The Winter Olympics Games are full of exciting competition, but they are also a scary display of hundreds of athletes racing down mountains or propelling themselves into the air. Travelling that fast can easily result in severe injuries, such as the one suffered by Russian ski cross racer, Maria Komissarova. In a practice run on February 15th, Komissarova fell while exiting a jump and fractured the 12th dorsal vertebra (lower-middle back). Komissarvoa underwent a 6 and a half hour surgery and will most likely have to receive additional surgeries in the upcoming weeks.
While competing in the Olympics is a unique opportunity, a spinal cord injury is far too common. Every year, between 12,000 and 20,0000 individuals suffer a spinal cord injury. The leading cause of spinal cord injuries is motor vehicle accidents.

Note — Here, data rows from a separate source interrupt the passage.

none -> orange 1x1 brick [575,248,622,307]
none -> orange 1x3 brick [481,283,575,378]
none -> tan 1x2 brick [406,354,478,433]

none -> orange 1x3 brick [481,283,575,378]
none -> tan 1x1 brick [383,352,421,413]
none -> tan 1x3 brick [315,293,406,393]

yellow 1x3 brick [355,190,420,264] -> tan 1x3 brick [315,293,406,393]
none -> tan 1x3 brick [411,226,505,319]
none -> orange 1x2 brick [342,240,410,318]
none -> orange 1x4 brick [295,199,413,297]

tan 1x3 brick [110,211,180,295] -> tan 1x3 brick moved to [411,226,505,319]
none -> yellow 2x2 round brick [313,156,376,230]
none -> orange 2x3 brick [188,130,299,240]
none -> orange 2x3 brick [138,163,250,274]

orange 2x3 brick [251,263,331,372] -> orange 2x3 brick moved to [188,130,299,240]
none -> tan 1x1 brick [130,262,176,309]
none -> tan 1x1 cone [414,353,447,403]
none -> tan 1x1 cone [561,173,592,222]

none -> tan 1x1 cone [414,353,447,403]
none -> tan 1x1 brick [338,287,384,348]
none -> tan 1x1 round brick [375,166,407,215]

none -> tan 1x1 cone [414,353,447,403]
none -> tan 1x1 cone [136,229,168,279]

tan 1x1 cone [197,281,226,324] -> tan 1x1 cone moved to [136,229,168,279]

The spinal cord is the column of nerve tissue, protected by the vertebra (bones in the spine), which sends messages between the brain and the rest of the body. Damage to the spinal cord can be caused by a sudden force (causing a fracture or compression of the vertebra) or gradually over time (from swelling, bleeding, or inflammation).
Ultimately, damage to the spinal cord causes loss of sensation or motor control. The type of function affected depends upon where along the back and spine the damage occurred, as well as the severity of the injury. Many spinal cord injuries result in permanent disability or paralysis of all four extremities (quadriplegia) or only the lower body (paraplegia).
Individuals who suffer from a spinal cord injury can spend weeks in the hospital followed by months in rehabilitation. Many individuals will also suffer long-term or permanent physical disabilities such as loss of sensation and respiratory issues. Furthermore, individuals who suffer a spinal cord injury and their families also face a number of other long term effects. For example, the average annual medical cost: $15,000–$30,000 per year and the estimated lifetime cost: $500,000–more than $3 million, depending on injury severity.
Physiological effects, such as depression, anxiety, and PTSD are also extremely likely. According to the Christopher & Dana Reeve Foundation, it is important for individuals who have suffered a paralysis injury to find a community of people with similar experiences.